The previous owner of my house was a 92-year-old woman who had fallen and moved to a nursing home. She had never married, never had children, and her nephews were charged with selling her house. The nephews were all in their 50s and 60s and had no use for her possessions. Most of her things stayed in the house when I bought it. This was convenient for me, as I had gotten rid of many of my possessions in Tucson before I moved, knowing I would be living with my son and daughter-in-law for at least a year.
The sofa and loveseat that were seriously marred by catscratches were reupholstered and now stand in my living room and library. The dining room suite stayed in place; the two chests now hold my antique serving pieces. Matching dark green wicker chairs are on the side porch and allow us to eat our dinners in comfort all summer long. The most used item that stayed was the laundry basket.
This is the old-fashioned folding laundry cart on wheels. My mom had one. If you were born in the 50s or earlier, your mom probably had one, too. The one in my basement laundry area probably dates from the 40s or 50s in this vintage 1927 house.
The woman I bought from was also a sewist and it looks like she made the laundry cart liner. It was an orange and yellow print, probably 100% cotton, probably bought from the sewing department of Strouss-Hirshberg or McKelvey’s. But it had seen better days. Tears were starting to appear from overuse; if I didn’t replace it pretty son, it would completely deteriorate and the dirty laundry would be on the floor!

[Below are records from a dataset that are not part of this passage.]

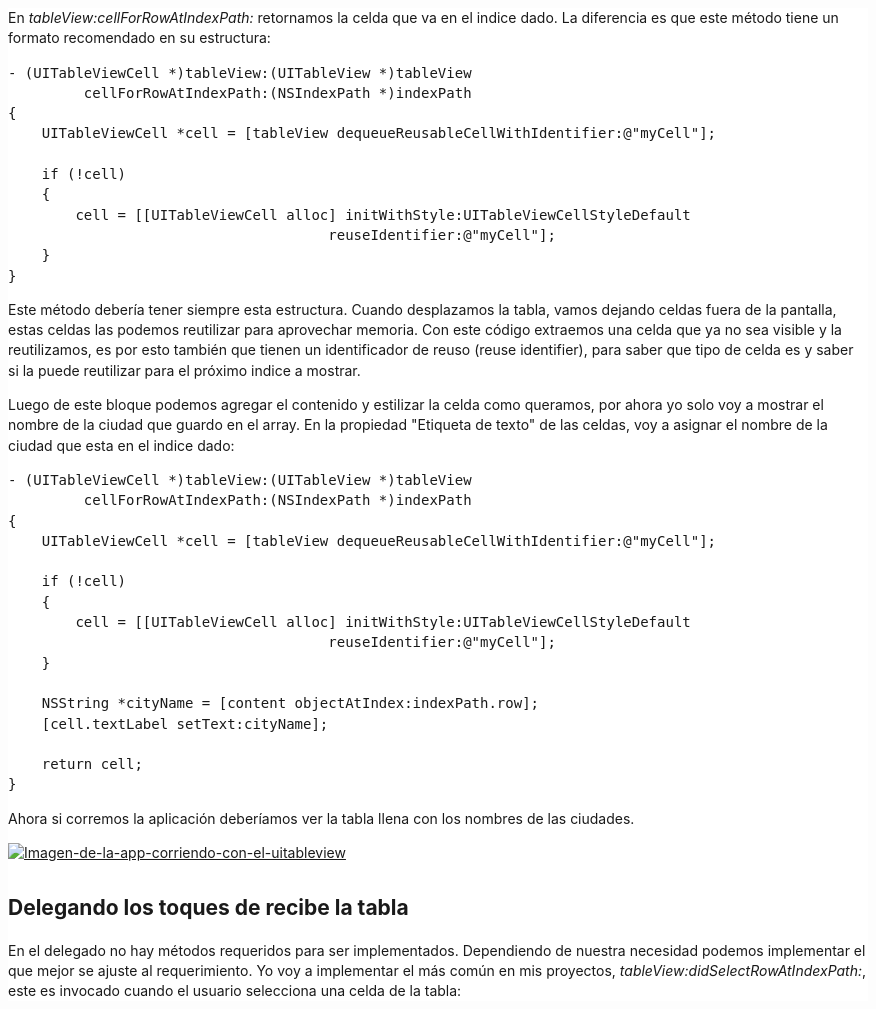 <p>En <em>tableView:cellForRowAtIndexPath:</em> retornamos la celda que va en el indice dado. La diferencia es que este método tiene un formato recomendado en su estructura:</p>

<pre>- (UITableViewCell *)tableView:(UITableView *)tableView
         cellForRowAtIndexPath:(NSIndexPath *)indexPath
{
    UITableViewCell *cell = [tableView dequeueReusableCellWithIdentifier:@"myCell"];
    
    if (!cell)
    {
        cell = [[UITableViewCell alloc] initWithStyle:UITableViewCellStyleDefault
                                      reuseIdentifier:@"myCell"];
    }
}
</pre>

<p>Este método debería tener siempre esta estructura. Cuando desplazamos la tabla, vamos dejando celdas fuera de la pantalla, estas celdas las podemos reutilizar para aprovechar memoria. Con este código extraemos una celda que ya no sea visible y la reutilizamos, es por esto también que tienen un identificador de reuso (reuse identifier), para saber que tipo de celda es y saber si la puede reutilizar para el próximo indice a mostrar.</p>

<p>Luego de este bloque podemos agregar el contenido y estilizar la celda como queramos, por ahora yo solo voy a mostrar el nombre de la ciudad que guardo en el array. En la propiedad "Etiqueta de texto" de las celdas, voy a asignar el nombre de la ciudad que esta en el indice dado:</p>

<pre>- (UITableViewCell *)tableView:(UITableView *)tableView
         cellForRowAtIndexPath:(NSIndexPath *)indexPath
{
    UITableViewCell *cell = [tableView dequeueReusableCellWithIdentifier:@"myCell"];
    
    if (!cell)
    {
        cell = [[UITableViewCell alloc] initWithStyle:UITableViewCellStyleDefault
                                      reuseIdentifier:@"myCell"];
    }
    
    NSString *cityName = [content objectAtIndex:indexPath.row];
    [cell.textLabel setText:cityName];
    
    return cell;
}
</pre>

<p>Ahora si corremos la aplicación deberíamos ver la tabla llena con los nombres de las ciudades.</p>

<p><a href="http://codehero.co/oc-content/uploads/2013/07/Imagen-de-la-app-corriendo-con-el-uitableview.png"><img src="http://codehero.co/oc-content/uploads/2013/07/Imagen-de-la-app-corriendo-con-el-uitableview.png" alt="Imagen-de-la-app-corriendo-con-el-uitableview" class="aligncenter size-full wp-image-1342" /></a></p>

<h2>Delegando los toques de recibe la tabla</h2>

<p>En el delegado no hay métodos requeridos para ser implementados. Dependiendo de nuestra necesidad podemos implementar el que mejor se ajuste al requerimiento. Yo voy a implementar el más común en mis proyectos, <em>tableView:didSelectRowAtIndexPath:</em>, este es invocado cuando el usuario selecciona una celda de la tabla:</p>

Yesterday I pulled the liner off the cart and started removing all the stitching. It turned out to be two major pattern pieces—the bottom and the sides, plus some seam binding for the raw edges. When it was all flat, I pressed the pieces, then started digging through my stash. Rather than stick with a gingham-weight cotton, I found some upholstery-weight cotton that had been stashed since Boston was born. Both Boston’s and Ridley’s nurseries had been decorated with jungle animal prints, and this midweight cotton/linen was printed with shades of olive and rust and gold, with zebras and lions and other jungle animals peeking out here and there.

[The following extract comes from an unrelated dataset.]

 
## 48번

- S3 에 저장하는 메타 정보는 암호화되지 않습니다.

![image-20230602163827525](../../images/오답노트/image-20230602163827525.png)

I laid out the fabric, laid out and pinned the pattern pieces to it and cut them out, making sure I remembered how I took it apart so I could put it all back together. Two hours later, I had a new liner for my laundry basket.
What had been a tough morning at the computer became a happy morning in my sewing room. And now, every time I roll the cart to the laundry chute to transport the next load of laundry, I will look at it and smile.
I’m thinking I might even make a pattern to sell on Etsy. If I needed a new liner, mightn’t someone else, also? I think so.